Le CCE, un comité de groupe français élu par les délégués du CE, créé, l'an passé, pour renforcer le dialogue social sur les trois sites de Sanford en France, n'a pas eu les effets escomptés. Les représentants reprochent, en effet, le trop grand espacement des réunions - une fois tous les six mois - et la difficulté d'obtenir des informations de la part des dirigeants. Et, aujourd'hui, ce sont les bruits de couloir sur les délocalisations qui circulent le mieux...

L'essentiel

1A la suite de rachats en Europe, le groupe américain Sanford a mis en place une organisation matricielle à l'échelle du continent.

2Pour asseoir cette nouvelle organisation du travail, la DRH européenne s'est lancée dans la construction d'une «carte des valeurs» censées représenter l'esprit du groupe. Quinze community heads ont été nommés pour les diffuser sur leur site.
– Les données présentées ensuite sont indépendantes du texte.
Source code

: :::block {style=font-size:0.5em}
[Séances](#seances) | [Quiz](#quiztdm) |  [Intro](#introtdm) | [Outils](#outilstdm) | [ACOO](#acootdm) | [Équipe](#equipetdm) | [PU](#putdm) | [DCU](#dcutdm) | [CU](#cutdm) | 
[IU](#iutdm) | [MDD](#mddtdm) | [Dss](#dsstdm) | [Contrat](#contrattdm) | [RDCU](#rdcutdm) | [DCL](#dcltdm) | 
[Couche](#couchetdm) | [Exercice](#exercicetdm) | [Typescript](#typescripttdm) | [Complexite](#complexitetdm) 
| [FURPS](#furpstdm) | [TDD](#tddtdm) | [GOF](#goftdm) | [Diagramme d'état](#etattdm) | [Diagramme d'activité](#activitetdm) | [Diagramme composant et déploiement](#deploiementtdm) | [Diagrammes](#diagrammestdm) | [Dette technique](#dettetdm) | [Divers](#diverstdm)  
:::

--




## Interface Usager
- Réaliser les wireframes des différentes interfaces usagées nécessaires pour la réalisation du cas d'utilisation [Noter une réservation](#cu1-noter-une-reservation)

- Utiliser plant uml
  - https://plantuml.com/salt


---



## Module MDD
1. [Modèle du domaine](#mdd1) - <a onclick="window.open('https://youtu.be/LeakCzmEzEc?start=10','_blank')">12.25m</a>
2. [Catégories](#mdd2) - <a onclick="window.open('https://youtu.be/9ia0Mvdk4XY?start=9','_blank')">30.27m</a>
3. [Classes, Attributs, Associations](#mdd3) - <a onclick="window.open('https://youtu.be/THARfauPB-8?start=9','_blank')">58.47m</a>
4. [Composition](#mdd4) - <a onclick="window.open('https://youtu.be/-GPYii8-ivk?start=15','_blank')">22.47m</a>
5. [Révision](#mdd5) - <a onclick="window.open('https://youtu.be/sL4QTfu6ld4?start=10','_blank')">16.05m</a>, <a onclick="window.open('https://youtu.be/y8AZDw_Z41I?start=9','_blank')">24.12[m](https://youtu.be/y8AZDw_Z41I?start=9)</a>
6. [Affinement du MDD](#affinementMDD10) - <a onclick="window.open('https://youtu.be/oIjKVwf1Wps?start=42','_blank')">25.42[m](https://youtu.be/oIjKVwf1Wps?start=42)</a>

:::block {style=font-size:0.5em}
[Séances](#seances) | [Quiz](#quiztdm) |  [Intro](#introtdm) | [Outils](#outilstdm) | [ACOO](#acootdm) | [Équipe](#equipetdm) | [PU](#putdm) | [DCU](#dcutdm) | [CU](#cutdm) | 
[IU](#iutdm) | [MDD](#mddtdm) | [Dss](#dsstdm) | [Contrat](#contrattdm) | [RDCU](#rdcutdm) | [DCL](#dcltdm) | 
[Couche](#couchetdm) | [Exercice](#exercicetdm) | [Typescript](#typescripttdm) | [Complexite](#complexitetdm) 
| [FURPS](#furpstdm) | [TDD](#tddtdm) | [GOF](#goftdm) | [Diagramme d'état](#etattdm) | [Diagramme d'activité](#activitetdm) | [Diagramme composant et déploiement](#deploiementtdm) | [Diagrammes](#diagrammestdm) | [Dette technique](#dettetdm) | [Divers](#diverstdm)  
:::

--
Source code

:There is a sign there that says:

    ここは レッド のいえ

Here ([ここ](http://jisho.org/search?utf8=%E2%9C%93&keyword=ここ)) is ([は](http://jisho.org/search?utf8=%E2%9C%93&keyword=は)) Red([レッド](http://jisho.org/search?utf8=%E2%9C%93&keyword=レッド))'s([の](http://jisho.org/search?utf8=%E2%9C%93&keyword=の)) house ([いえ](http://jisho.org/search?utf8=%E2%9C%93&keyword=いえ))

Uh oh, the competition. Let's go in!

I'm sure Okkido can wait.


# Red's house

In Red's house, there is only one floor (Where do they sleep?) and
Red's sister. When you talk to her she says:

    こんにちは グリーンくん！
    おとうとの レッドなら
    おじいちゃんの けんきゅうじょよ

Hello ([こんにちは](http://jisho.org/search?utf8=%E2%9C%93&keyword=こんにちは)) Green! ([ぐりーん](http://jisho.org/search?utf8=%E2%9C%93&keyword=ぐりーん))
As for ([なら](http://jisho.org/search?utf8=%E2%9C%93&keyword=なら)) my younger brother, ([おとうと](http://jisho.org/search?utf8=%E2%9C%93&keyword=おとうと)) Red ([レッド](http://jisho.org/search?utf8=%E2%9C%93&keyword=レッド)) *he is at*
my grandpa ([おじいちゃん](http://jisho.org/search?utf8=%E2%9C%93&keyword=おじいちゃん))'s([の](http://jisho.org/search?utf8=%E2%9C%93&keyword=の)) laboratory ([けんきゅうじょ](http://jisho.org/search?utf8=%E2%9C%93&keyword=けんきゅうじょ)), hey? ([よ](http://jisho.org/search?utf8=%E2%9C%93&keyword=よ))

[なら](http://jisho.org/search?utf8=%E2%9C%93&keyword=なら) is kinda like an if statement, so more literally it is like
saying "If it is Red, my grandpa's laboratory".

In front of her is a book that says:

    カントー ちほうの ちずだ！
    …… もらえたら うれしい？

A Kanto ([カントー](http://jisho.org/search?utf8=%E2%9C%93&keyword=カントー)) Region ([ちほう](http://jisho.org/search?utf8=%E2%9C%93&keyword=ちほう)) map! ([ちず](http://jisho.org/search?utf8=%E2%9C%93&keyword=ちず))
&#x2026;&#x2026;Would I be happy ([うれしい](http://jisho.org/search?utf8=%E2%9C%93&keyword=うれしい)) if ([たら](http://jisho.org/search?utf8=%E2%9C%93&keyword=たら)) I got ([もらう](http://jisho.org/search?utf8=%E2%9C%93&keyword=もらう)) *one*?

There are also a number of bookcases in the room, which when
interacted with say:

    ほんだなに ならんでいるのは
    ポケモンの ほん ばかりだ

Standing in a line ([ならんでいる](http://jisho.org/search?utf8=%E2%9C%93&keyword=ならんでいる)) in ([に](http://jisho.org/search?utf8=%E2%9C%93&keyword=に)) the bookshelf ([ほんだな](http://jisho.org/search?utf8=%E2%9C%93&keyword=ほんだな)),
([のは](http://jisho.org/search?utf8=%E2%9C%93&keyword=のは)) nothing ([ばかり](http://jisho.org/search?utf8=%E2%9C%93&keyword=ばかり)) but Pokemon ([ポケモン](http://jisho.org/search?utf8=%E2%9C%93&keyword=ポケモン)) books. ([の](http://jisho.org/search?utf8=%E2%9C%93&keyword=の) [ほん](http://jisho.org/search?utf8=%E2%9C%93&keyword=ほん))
3Jusqu'au premier semestre 2004, le dispositif, soutenu par le dynamisme des marques Waterman, Parker et Rotring, a commencé à porter ses fruits. Mais les représentants des salariés reprochent un manque de transparence sur la stratégie du groupe.

Sanford Europe

>Activité : fabrication et commercialisation d'instruments d'écriture.

>Effectifs : 2 500 salariés.

>Chiffre d'affaires : 284,2 millions d'euros en 2003.

>Sites industriels en Europe : Valence (26) et Saint-Herblain (44) en France, Newhaven au Royaume-Uni.

>Marques : Berol, PaperMate, Reynolds, Sharpie, Parker, Rotring, Waterman.